# 7'4" Homesteader for 2004 Tacoma



## skidmark845 (Nov 28, 2006)

Is a 7'4" plow too big for a 2004 Toyota Tacoma 6 cylinder 4X4?

Thanks


----------



## Mabepossibly (Dec 12, 2010)

Id go with a 7' Sport Duty Boss. The homesteader is widely known as a pos.


----------



## vtzdriver (Jun 12, 2006)

Mabepossibly;1300366 said:


> The homesteader is widely known as a pos.


Really?? I have had one on my 2006 Tacoma for 4 years now and it has served well.

I do prefer an after-market motor but the plow does what it was designed to do well.

To answer the question- for the width of your truck, the 6'8" is ample. You would have no problem pushing the 7'4" if you wanted to.


----------



## basher (Nov 13, 2004)

We install 7'6" blades on tacos all the time. it will handle a 7'4" no problem.


----------



## rbennatti (Feb 23, 2008)

I've had a 7'4" Homesteader on my 2005 Tacoma since I bought it...never had any problems.


----------



## Hedgehog (Nov 18, 2006)

To the original poster. I have a 7'6: Curtis Homepro for sale. I have mounts and wiring for both late model Tundras and 2000-2004 Tacoma. Call me if you are interested.
Bob (508) 574-0888


----------



## twizted143 (Jan 8, 2011)

this will be my 2nd winter with the 7.4 on a 04 ranger xlt. i have had no issues what so ever.


----------



## twizted143 (Jan 8, 2011)

a qiuk video of my settup


----------



## ispperformance (Nov 24, 2008)

I would go with the Boss Sport Duty. The Homesteader is a very small plow w/ rubber trip springs, and the blade height is minimal. Most of them that I see do not have any additional plow lights, and they are mounted very low so that it doesn't block your factory headlights. The 7' Boss Sport Duty is only 372lbs, and it is much more plow than the Homesteader if you ask me.


----------



## vtzdriver (Jun 12, 2006)

ispperformance;1313993 said:


> I would go with the Boss Sport Duty. The Homesteader is a very small plow w/ rubber trip springs, and the blade height is minimal. Most of them that I see do not have any additional plow lights, and they are mounted very low so that it doesn't block your factory headlights. The 7' Boss Sport Duty is only 372lbs, and it is much more plow than the Homesteader if you ask me.


Then I guess you haven't been looking at Homesteaders, because they do, indeed, have plow lights.


----------

**SUPPLIED INFORMATION:**

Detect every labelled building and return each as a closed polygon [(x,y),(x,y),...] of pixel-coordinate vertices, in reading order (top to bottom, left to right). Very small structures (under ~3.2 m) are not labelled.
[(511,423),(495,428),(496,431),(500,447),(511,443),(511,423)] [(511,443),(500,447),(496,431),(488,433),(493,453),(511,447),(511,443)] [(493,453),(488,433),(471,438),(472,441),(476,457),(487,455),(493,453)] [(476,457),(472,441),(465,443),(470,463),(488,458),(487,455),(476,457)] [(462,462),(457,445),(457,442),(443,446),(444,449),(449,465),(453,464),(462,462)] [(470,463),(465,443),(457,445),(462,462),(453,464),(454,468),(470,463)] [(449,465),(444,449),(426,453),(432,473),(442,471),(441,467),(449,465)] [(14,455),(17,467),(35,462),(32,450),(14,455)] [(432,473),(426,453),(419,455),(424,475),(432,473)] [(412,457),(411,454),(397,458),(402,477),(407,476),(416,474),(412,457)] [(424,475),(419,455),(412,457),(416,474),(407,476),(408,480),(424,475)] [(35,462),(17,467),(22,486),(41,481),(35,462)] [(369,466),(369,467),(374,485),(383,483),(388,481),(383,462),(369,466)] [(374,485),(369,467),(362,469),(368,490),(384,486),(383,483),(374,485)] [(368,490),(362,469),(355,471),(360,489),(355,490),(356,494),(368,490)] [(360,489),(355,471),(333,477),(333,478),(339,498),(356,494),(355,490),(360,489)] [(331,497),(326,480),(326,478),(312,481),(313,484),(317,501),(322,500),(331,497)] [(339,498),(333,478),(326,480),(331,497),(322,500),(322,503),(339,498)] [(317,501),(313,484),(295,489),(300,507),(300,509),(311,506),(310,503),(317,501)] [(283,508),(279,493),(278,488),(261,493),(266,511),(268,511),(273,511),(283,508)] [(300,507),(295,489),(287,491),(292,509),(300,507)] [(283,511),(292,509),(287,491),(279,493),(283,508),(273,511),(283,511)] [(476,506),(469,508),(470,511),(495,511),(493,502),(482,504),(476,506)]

**TASK REQUIREMENTS:**
1. Answer these questions about the Tacoma plow thread.
(a) What blade size does basher say they install on Tacomas all the time?
(b) What weight does ispperformance give for the 7' Boss Sport Duty?
(c) How long has vtzdriver had a Homesteader on a 2006 Tacoma?
2. Write out the part of the Tacoma plow thread between "## skidmark845 (Nov" and "Boss. The homesteader is widely known as a pos.", inclusive.

**THE ANSWERS:**
1.
(a) 7'6"
(b) 372 lbs
(c) 4 years

2.
## skidmark845 (Nov 28, 2006)

Is a 7'4" plow too big for a 2004 Toyota Tacoma 6 cylinder 4X4?

Thanks


----------



## Mabepossibly (Dec 12, 2010)

Id go with a 7' Sport Duty Boss. The homesteader is widely known as a pos.